PROVIDED ENTRIES: Begin

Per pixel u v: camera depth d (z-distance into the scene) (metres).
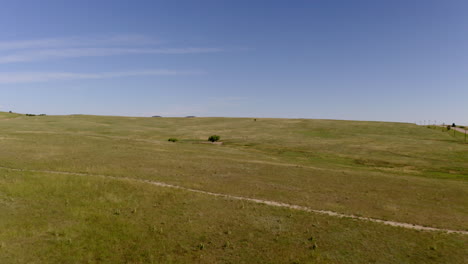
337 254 18.45
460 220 25.52
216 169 40.66
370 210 26.81
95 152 46.78
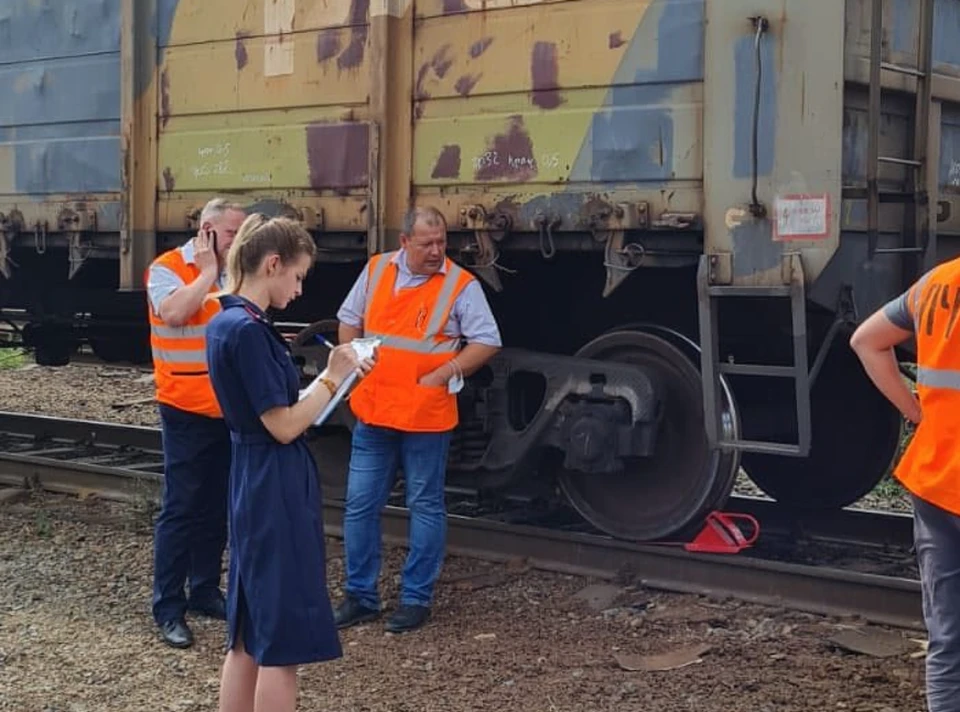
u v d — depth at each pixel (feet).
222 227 18.75
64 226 27.63
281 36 23.86
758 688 16.78
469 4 21.68
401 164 22.56
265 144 24.22
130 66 25.77
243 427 13.67
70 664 18.08
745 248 19.15
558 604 20.66
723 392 21.11
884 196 20.45
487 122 21.61
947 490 12.37
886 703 16.21
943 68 22.00
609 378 21.58
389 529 24.53
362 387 20.02
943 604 12.58
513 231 21.49
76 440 34.86
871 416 24.77
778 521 25.04
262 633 13.50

PROVIDED ENTRIES: End

Only the lines from the one containing "389 529 24.53" through the end of the entries above should be written out, exactly and in full.

389 529 24.53
362 387 20.02
943 604 12.58
513 231 21.49
76 440 34.86
871 416 24.77
778 521 25.04
262 633 13.50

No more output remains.